Copy exactly the line containing "focal_mm: 5.7" and all the lines that follow it to the end of the records, minus the pictures.

(Records from a data source)
--------
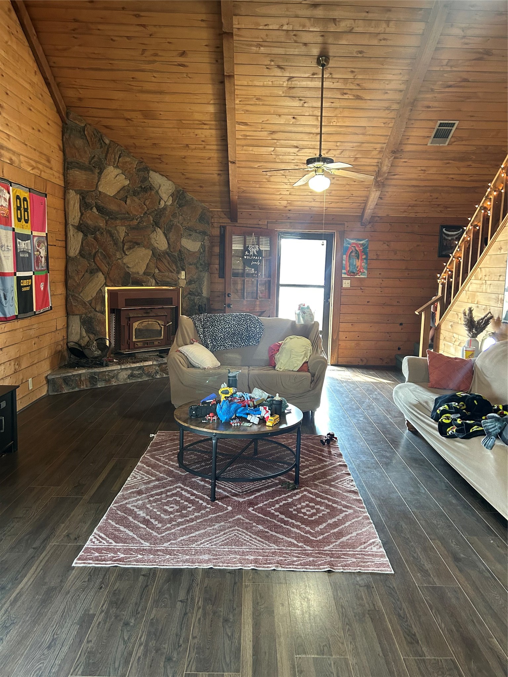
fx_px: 509
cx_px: 254
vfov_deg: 67.3
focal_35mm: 26
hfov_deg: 53.1
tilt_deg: -6.9
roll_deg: -1.1
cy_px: 338
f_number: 1.5
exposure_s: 1/60
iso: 250
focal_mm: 5.7
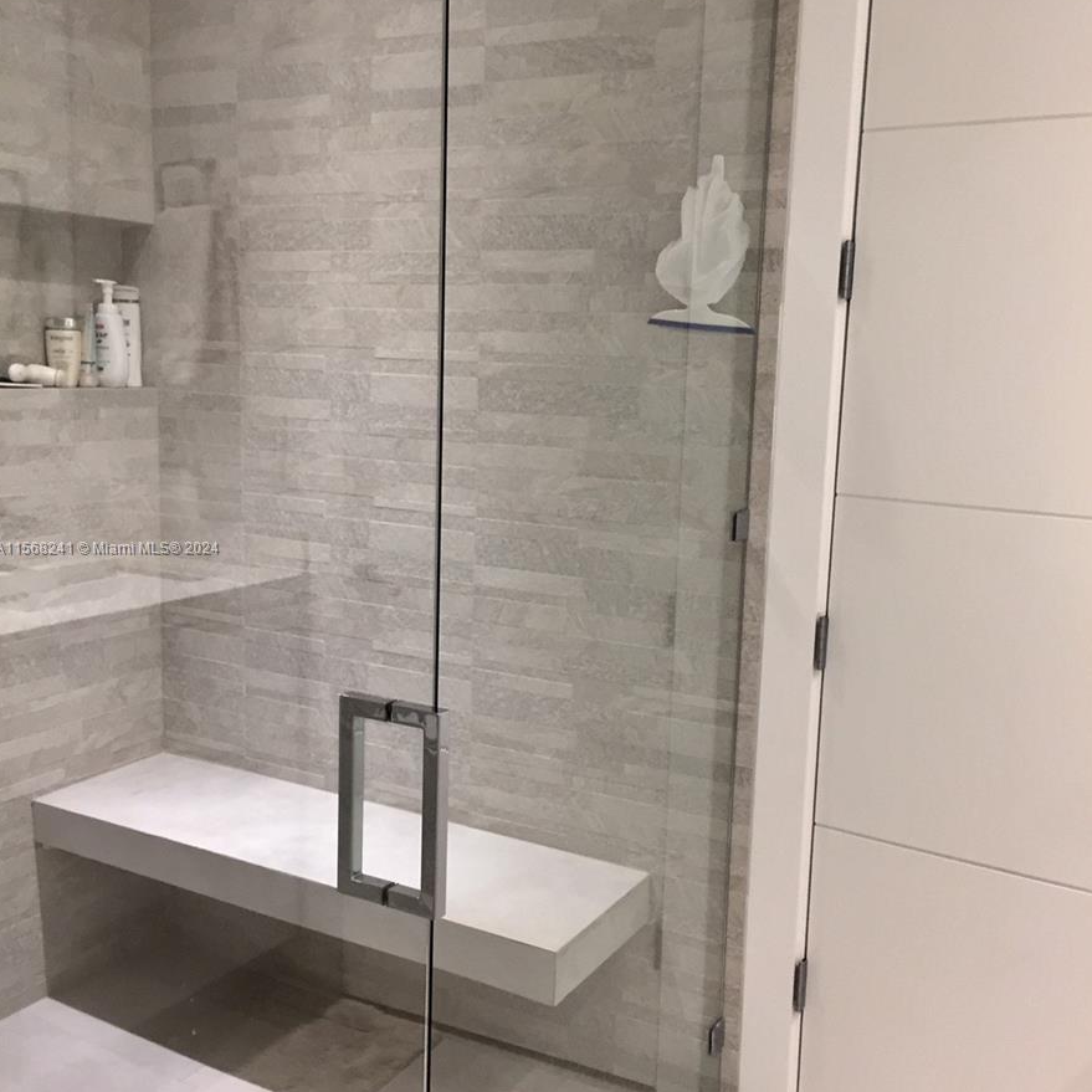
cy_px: 549
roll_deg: -1.2
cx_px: 550
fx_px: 1249
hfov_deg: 47.2
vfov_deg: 47.2
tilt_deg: -7.9
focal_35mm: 35
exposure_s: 1/30
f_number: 2.2
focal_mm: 4.15
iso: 80
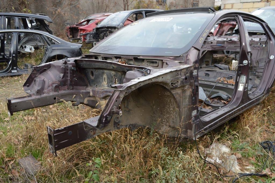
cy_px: 92
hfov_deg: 62.0
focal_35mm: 30
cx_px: 138
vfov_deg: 43.5
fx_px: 229
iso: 200
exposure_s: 1/125
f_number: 5.6
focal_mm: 20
--------
* **Task solution**:
focal_mm: 5.7
cy_px: 549
roll_deg: -1.2
cx_px: 550
fx_px: 1249
hfov_deg: 47.2
vfov_deg: 47.2
tilt_deg: -7.9
focal_35mm: 35
exposure_s: 1/30
f_number: 2.2
focal_mm: 4.15
iso: 80
cy_px: 92
hfov_deg: 62.0
focal_35mm: 30
cx_px: 138
vfov_deg: 43.5
fx_px: 229
iso: 200
exposure_s: 1/125
f_number: 5.6
focal_mm: 20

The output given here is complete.